Consumer technology reaches companies
February 3, 2017
These are times of digital transformation and there is a great opportunity to increase efficiency and get to know our customers better, but there will be side effects. Let's take up our positions!
End users/consumers have more technology in their hands than ever before in the history of humanity. And what do they do with all this technology on a daily basis? The answer is that they personalise the services they receive.
Google looks at our searches, e-mails and other behaviour; Facebook does the same; digital media install cookies to track what we are looking at and offer us personalised advertising; smartphones record our location, etc.
It is now possible to interact with cars, washing machines, thermostats, etc., machines that have been designed to know what you are doing, how and when you are doing it and, therefore, self-adjust to provide a better service to the consumer.
We have definitely decided to lose our privacy.
The curious thing is that we can stop or disconnect many of these spy functions. However, we decide not to; it seems that personalisation has triumphed.
Companies are not detached from society. On the contrary, they offer the services that consumers are demanding and it seems that consumers (either companies or end consumers) are demanding personalisation. Now, it is possible to carry out the predictive maintenance of a wind turbine in a wind farm remotely, or of an engine, taken as a unit, not as a whole. Why do I have to take my car for a service every 15,000 km if the way I drive is different from other drivers?. Personalisation will influence price-setting, so I will be able to buy a used car based on the information that it gives me on how it has been used, the actual maintenance, etc.
A camera on your computer, control software, etc., will make it possible to configure the workplace and your tasks in the optimum manner. It may seem strange to receive orders on how to operate a machine, but on-the-job and just-in-time training is effective. Millions of data which, once analysed, can personalise the work environment based on day, time, mood, etc.
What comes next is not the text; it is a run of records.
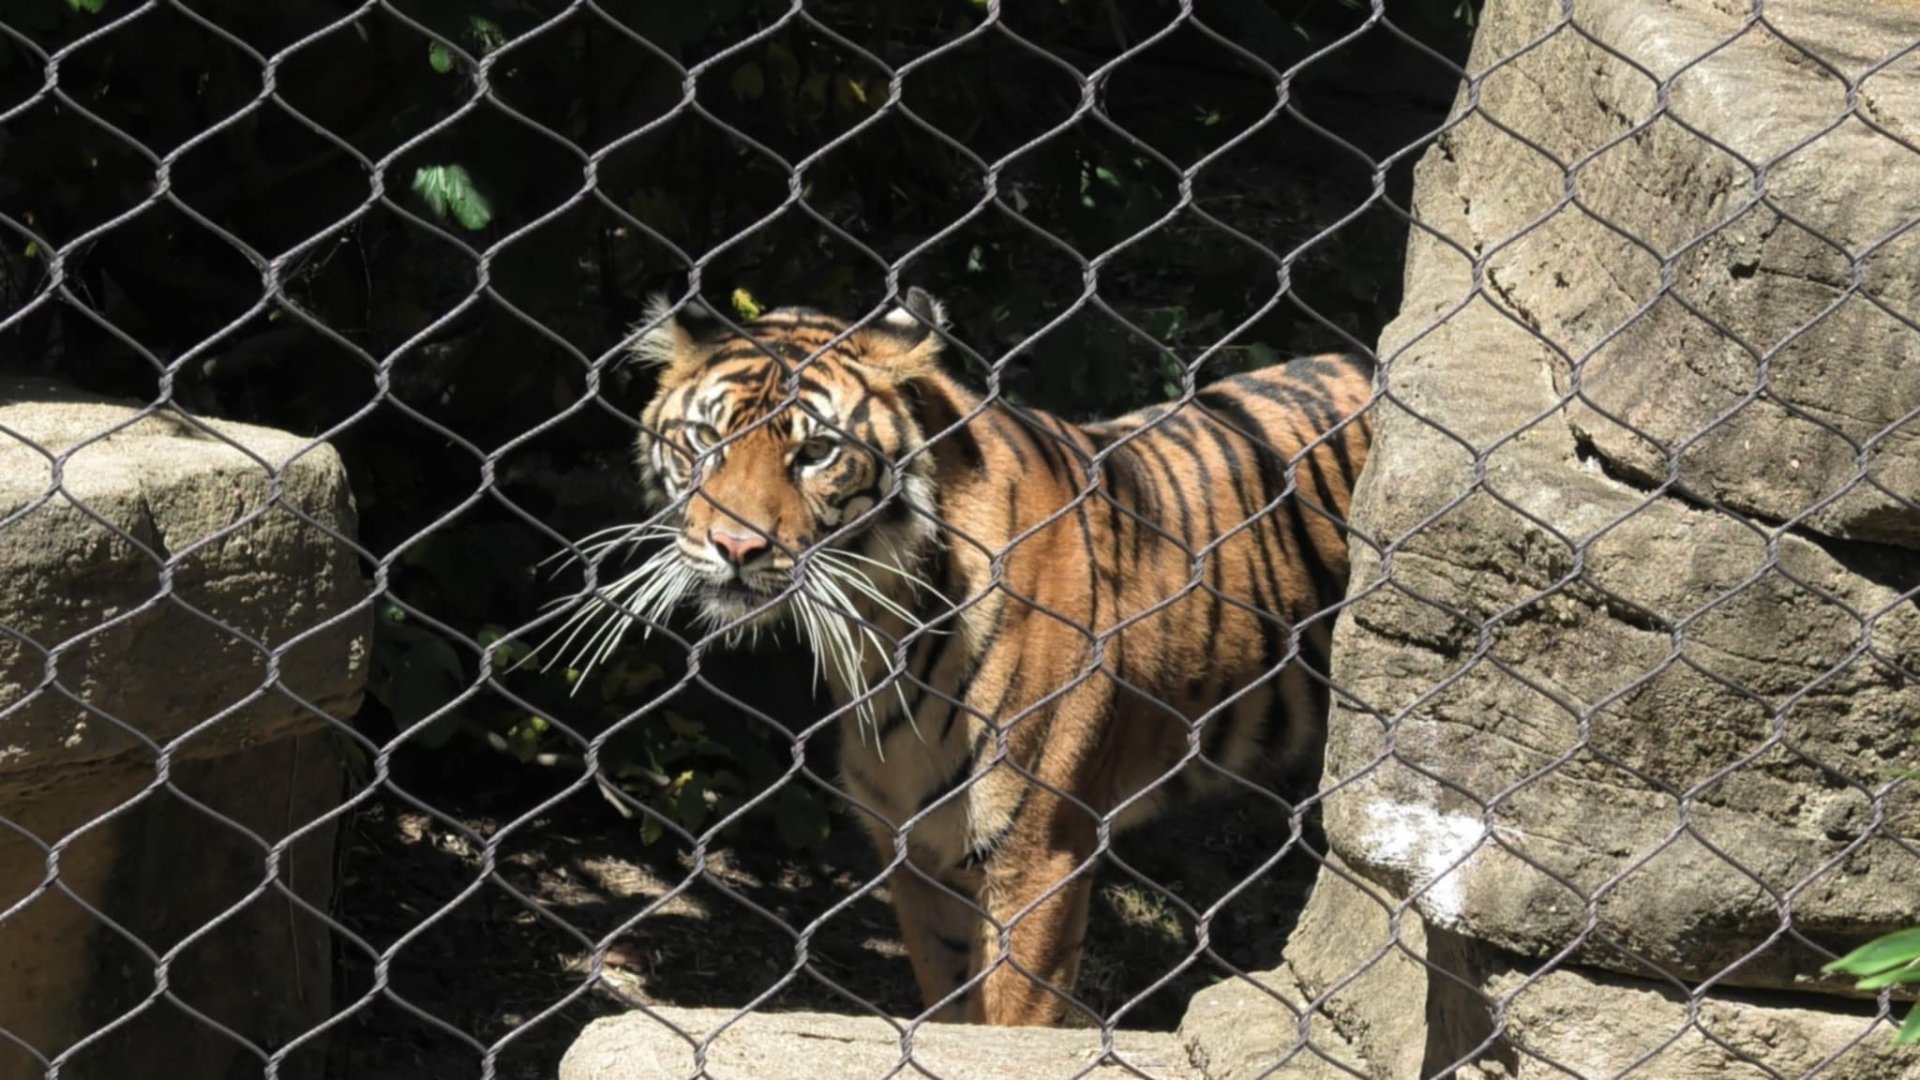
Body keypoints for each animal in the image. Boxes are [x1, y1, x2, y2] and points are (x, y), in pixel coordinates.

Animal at [550, 288, 1373, 1026]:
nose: (735, 546)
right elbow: (949, 1010)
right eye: (704, 441)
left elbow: (1009, 1022)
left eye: (814, 453)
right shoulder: (918, 853)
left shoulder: (1038, 857)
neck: (881, 629)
There is no need to mention them by name, but you can be sure that we can all think of half a dozen technology companies that enjoy great power in the consumer market and who are taking positions in the business market. They have spent years educating us that it is better to have a personalised service than to keep the anonymity that privacy gives.
In the near future, there will be no difference between how we act in our private and professional lives.
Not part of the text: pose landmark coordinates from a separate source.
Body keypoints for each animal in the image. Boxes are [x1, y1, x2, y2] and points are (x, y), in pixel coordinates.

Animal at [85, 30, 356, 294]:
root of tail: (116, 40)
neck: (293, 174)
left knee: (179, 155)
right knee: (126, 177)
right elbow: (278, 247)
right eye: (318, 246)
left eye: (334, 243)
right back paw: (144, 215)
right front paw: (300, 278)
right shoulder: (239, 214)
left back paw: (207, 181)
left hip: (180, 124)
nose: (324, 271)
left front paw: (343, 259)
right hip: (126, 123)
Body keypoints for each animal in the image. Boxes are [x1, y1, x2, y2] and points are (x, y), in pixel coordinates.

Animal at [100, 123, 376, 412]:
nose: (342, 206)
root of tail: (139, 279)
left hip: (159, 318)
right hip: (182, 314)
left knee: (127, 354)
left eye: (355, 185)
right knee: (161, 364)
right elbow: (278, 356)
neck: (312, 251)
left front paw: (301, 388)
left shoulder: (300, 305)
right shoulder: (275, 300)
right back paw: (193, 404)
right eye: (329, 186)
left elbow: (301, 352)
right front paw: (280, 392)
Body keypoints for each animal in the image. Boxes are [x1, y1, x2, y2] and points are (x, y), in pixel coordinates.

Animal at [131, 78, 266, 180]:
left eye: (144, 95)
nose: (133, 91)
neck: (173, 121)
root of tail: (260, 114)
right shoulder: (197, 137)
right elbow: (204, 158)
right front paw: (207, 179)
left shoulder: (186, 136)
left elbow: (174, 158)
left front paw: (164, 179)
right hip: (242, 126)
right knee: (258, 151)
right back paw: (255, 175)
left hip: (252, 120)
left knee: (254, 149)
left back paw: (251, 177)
We are starting: these are times of digital transformation and there is a great opportunity to increase efficiency and get to know our customers better, but there will be side effects that affect some with their disappearance from the market. We are not only talking about companies but also larger territorial entities such as the European Union.
After the argument about protecting citizens, there is a geo-strategic struggle being waged in the business world. The European Union has launched a strong message to the USA. "Any member state may block the sending of personal data to the USA," according to a judgement by the European Court of Justice. The European judicial system also criticised the European executive (the Commission) for its "laissez faire” approach, as European legislation does not allow personal data to be sent outside its borders unless the country of destination has an adequate protection regulation and, until now, Brussels considered the USA and its companies to be safe.
But, while the right to privacy of personal data is recognised, millions of people continue to feed the databases of large companies, which have now landed in the consumer market, and soon they will do so in the business market or B2B and once they have done that they will have changed the rules of the game. Let's take up our positions!